--- Records for the exercise Enclosed Below ---

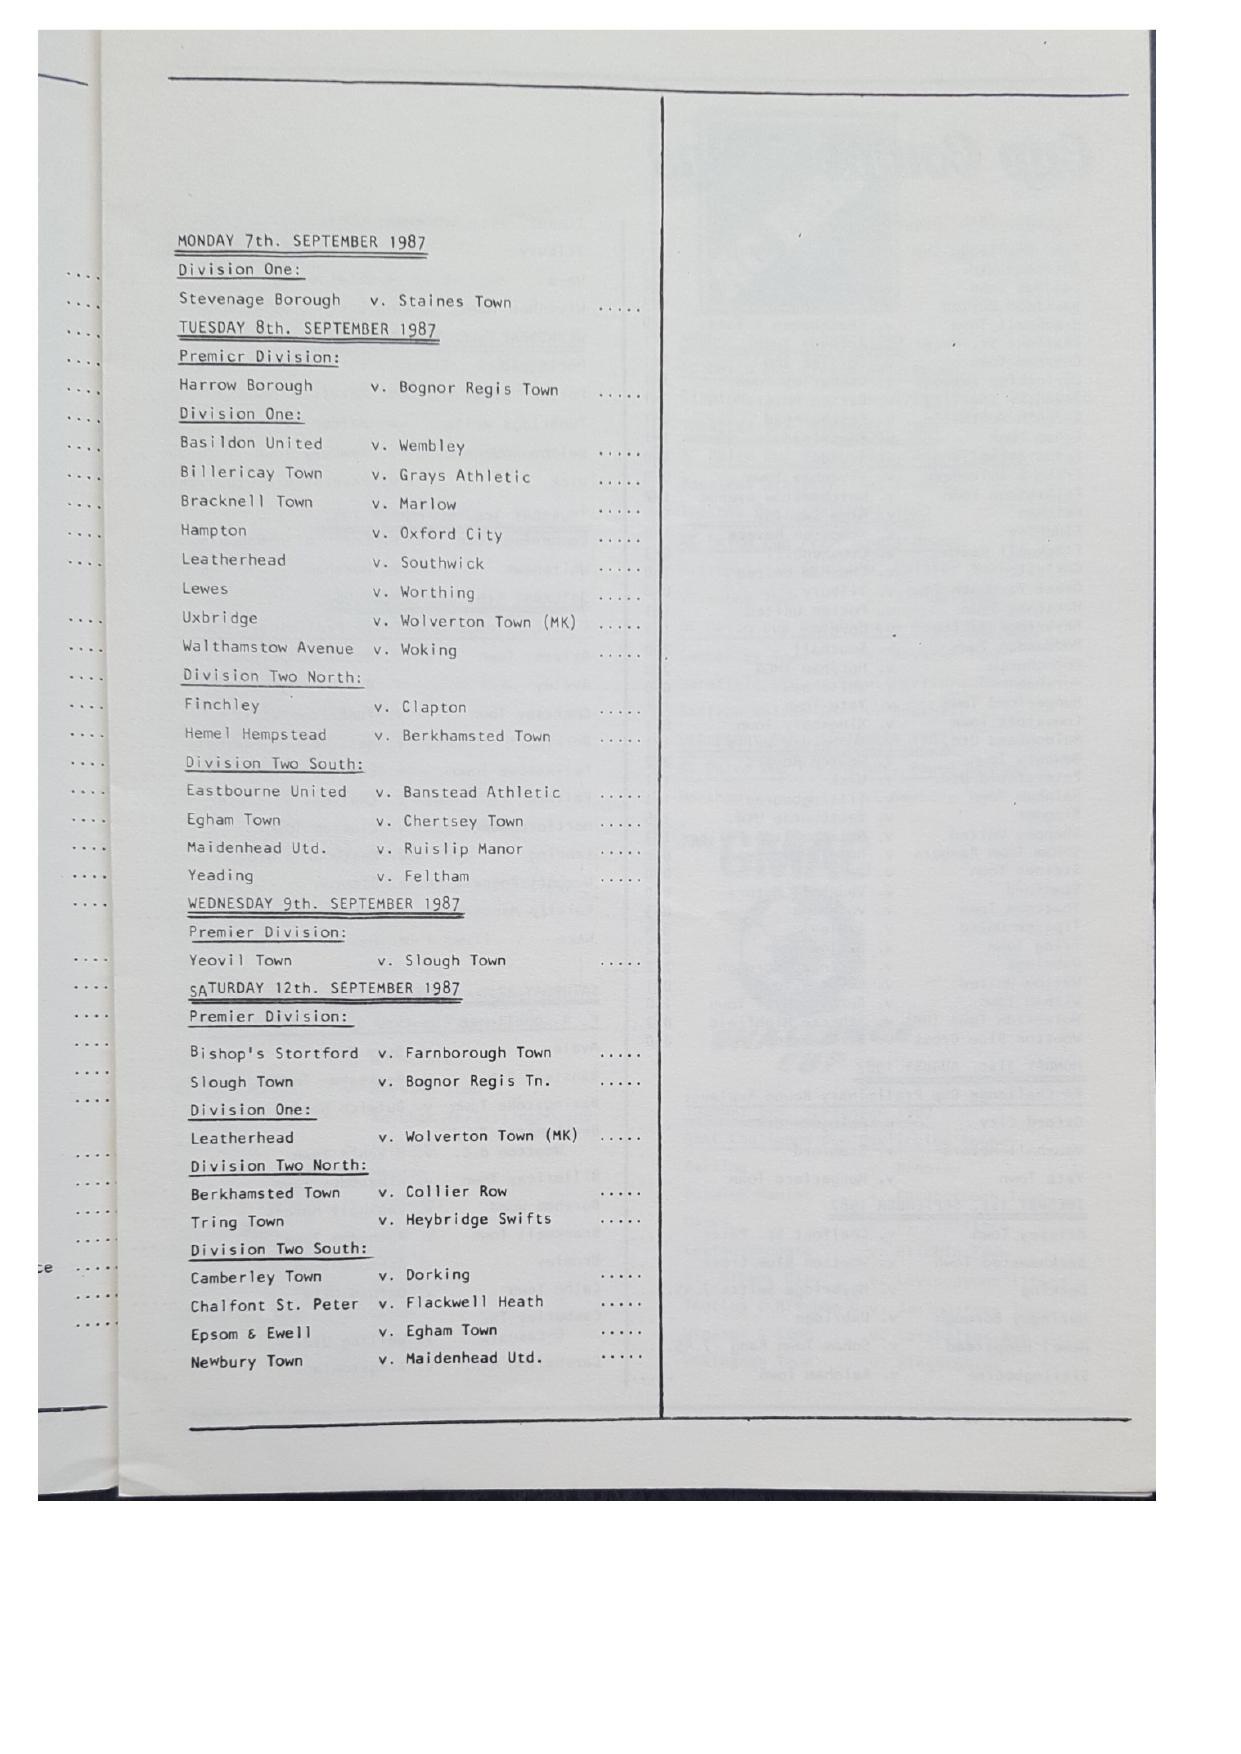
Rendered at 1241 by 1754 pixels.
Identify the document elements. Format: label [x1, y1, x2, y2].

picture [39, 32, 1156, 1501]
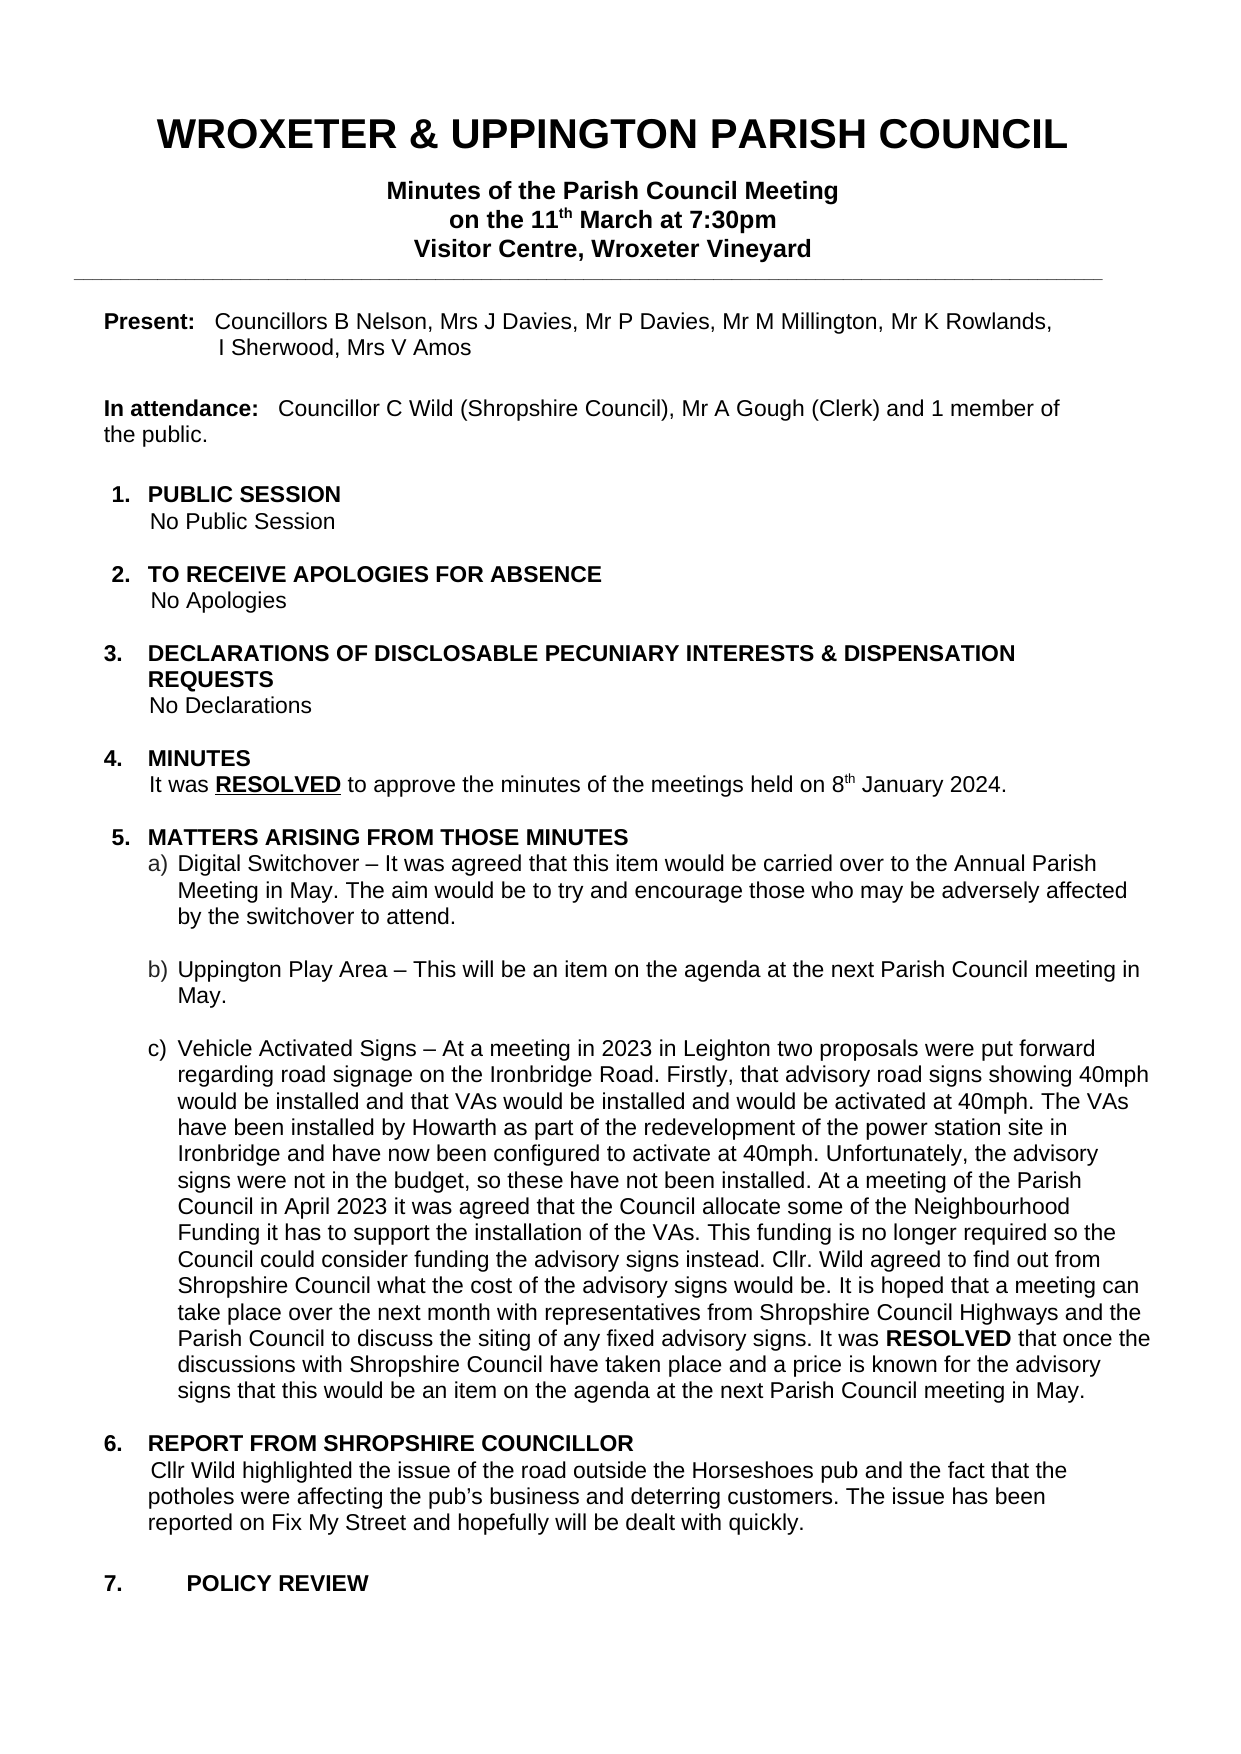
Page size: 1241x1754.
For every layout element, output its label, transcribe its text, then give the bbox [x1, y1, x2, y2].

--- End of Enclosed Records for the exercise ---

◆ Exercise objective: All that is wanted is an exact copy of the lines from the line holding "Page size: 1241x1754." through the end of the material above, including both.

◆ Task result:
Page size: 1241x1754.
For every layout element, output its label, transcribe its text, then give the bbox [x1, y1, x2, y2].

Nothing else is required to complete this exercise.